* _Texte du document_:
Marque employeur : osez la cohérence !
Publié le 3 Mai 2018
Avec la guerre des talents, toute entreprise souhaite donner la meilleure image possible d’elle-même. Au détriment parfois de la vérité, mais souvent au prix de la cohérence de ses différentes politiques. Au risque de le payer à moyen, si ce n’est à court terme.
La marque employeur est valorisée comme un concept marketing, un outil pour mieux vendre son image. On parle bien de communication de marque, d’image de marque, voire même de valeur de marque. Alors, quand on doit se faire choisir dans un contexte concurrentiel, la « marque employeur » doit faire vendre. Et on cherche la meilleure étiquette possible, en particulier à l’heure des réseaux sociaux qui diffusent, amplifient, mais parfois déforment à très grande vitesse.
Un autre marketing de soi, au niveau organisationnel.
Un marketing de soi
Le marketing souffre depuis toujours d’un procès d’intention. Elaboré par les premiers de la classe des meilleures écoles de commerce, à l’interne comme dans les agences, ses productions sont parfois perçues comme décalées de la réalité des produits, et ce décalage se mesure pleinement dans les équipes de vente et celles de production.

* _Entrées de données_:
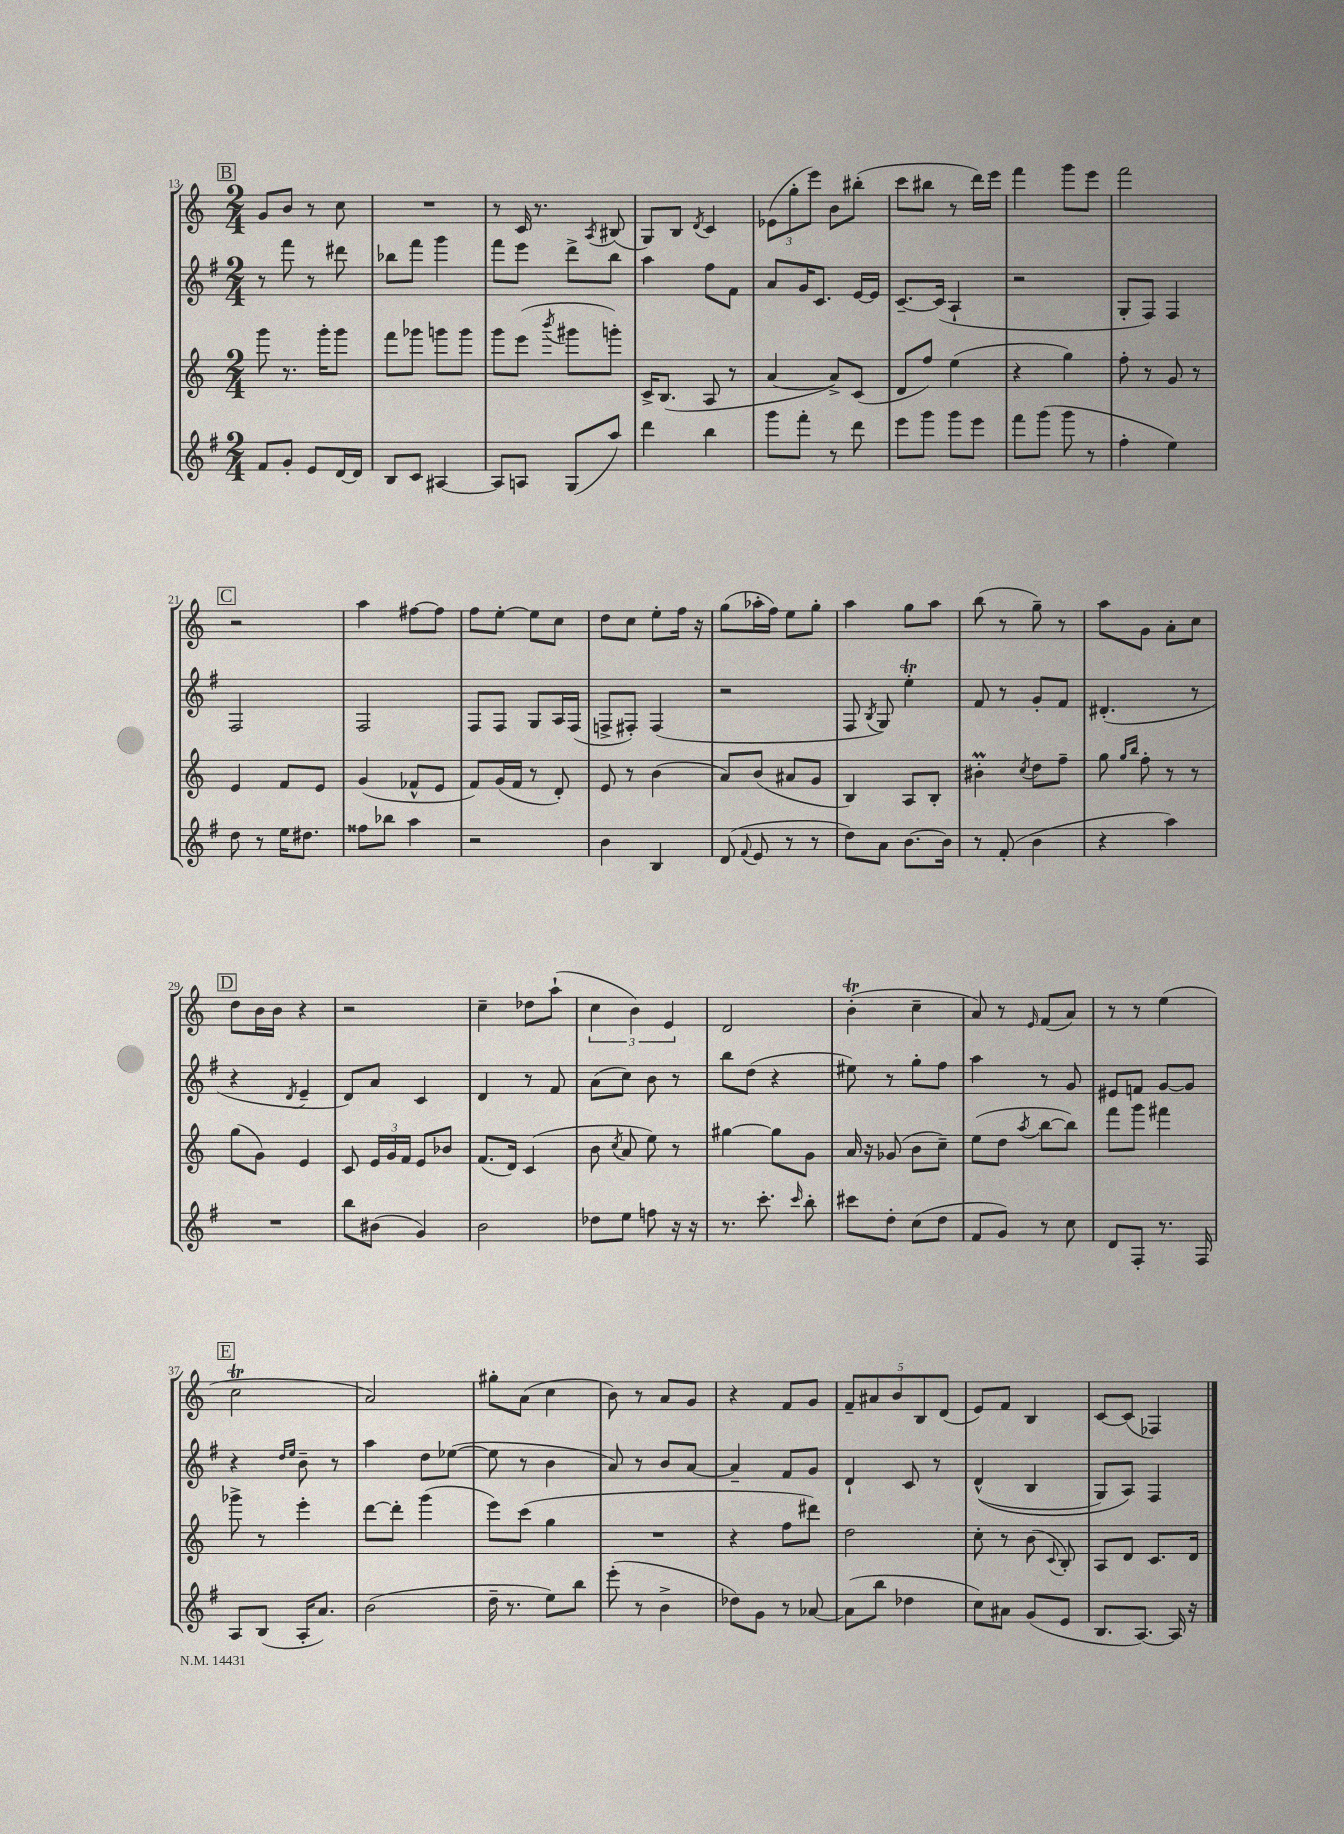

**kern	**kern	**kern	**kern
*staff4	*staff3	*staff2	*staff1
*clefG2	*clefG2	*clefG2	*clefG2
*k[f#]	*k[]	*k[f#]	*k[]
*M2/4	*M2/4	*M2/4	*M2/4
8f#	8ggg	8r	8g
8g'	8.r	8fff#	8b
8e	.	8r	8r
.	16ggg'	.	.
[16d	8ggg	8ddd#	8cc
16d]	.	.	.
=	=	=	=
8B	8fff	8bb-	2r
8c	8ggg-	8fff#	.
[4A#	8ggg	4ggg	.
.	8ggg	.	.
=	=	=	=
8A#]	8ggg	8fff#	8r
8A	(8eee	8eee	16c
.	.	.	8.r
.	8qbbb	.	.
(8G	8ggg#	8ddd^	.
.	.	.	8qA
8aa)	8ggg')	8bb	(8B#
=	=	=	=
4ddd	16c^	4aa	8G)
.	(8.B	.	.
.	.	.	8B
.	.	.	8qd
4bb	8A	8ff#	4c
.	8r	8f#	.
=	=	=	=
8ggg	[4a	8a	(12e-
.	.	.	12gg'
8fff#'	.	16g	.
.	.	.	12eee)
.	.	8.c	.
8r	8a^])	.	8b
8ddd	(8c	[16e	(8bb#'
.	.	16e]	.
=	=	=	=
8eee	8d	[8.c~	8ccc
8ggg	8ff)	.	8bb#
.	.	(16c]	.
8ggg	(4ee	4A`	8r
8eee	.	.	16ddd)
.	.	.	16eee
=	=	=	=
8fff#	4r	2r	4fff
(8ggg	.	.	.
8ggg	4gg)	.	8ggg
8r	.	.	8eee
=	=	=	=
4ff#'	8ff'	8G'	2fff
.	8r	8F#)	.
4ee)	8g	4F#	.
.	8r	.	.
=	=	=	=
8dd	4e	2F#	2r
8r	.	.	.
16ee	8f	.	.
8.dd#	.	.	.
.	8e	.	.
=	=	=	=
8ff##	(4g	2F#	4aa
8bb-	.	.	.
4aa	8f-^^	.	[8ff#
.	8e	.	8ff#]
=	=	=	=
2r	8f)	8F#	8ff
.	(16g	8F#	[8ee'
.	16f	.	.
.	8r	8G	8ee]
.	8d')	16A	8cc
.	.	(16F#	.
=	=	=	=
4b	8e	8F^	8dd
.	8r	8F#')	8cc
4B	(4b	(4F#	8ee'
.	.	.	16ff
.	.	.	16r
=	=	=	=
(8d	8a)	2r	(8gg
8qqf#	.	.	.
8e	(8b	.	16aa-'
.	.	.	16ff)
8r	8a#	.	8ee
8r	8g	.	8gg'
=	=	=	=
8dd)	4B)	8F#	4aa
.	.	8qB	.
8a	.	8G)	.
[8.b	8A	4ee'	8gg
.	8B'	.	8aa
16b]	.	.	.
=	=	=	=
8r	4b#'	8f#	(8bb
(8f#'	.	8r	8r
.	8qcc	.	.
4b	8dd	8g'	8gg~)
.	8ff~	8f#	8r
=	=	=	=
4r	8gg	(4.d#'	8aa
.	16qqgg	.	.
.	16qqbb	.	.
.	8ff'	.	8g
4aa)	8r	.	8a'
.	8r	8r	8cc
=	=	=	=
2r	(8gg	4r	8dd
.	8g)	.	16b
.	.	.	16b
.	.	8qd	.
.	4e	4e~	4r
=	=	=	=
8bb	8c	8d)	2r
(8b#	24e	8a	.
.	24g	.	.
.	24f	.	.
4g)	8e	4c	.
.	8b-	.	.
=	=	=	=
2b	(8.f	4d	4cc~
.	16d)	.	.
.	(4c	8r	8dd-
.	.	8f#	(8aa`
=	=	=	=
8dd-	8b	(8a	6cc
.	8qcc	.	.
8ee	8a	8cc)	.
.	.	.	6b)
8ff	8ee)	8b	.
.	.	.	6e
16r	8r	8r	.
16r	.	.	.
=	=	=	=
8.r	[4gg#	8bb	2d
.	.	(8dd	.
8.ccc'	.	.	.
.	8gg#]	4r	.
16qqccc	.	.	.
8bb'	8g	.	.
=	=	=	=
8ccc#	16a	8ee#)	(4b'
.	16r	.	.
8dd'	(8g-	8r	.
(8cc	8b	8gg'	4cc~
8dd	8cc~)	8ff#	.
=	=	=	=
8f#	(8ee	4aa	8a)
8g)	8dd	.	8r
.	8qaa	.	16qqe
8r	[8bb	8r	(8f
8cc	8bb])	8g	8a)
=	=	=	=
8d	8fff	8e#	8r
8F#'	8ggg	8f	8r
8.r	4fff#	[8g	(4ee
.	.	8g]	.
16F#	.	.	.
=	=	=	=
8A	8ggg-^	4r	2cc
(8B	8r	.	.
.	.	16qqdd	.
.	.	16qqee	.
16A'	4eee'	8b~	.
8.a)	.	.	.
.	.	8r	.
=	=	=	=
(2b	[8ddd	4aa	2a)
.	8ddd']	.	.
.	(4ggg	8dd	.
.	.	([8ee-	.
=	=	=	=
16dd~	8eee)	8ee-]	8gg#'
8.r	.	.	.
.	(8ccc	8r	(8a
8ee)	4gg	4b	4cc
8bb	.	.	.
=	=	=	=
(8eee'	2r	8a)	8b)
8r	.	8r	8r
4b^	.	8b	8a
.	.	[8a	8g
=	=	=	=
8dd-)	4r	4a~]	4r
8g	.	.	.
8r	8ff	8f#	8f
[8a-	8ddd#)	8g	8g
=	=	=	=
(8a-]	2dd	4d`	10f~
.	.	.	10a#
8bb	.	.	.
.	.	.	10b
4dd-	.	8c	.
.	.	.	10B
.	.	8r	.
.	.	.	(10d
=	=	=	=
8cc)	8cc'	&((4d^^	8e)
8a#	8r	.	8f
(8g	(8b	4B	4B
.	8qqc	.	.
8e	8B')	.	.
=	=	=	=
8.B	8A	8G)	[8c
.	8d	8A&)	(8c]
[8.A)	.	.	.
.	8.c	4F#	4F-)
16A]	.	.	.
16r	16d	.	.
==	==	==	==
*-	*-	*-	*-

* _Objectifs_:
**A.** Selon le texte sur la marque employeur, pourquoi la « marque employeur » doit-elle faire vendre ? Répondez en une à trois phrases.
**B.** Reproduisez le passage du texte sur la marque employeur qui commence à « Publié le 3 » et se termine à « à court terme. ».

* _Réponses attendues_:
**A.** La « marque employeur » doit faire vendre parce que l'entreprise doit se faire choisir dans un contexte concurrentiel. Elle cherche donc la meilleure étiquette possible, en particulier à l'heure des réseaux sociaux.

**B.**
Publié le 3 Mai 2018
Avec la guerre des talents, toute entreprise souhaite donner la meilleure image possible d’elle-même. Au détriment parfois de la vérité, mais souvent au prix de la cohérence de ses différentes politiques. Au risque de le payer à moyen, si ce n’est à court terme.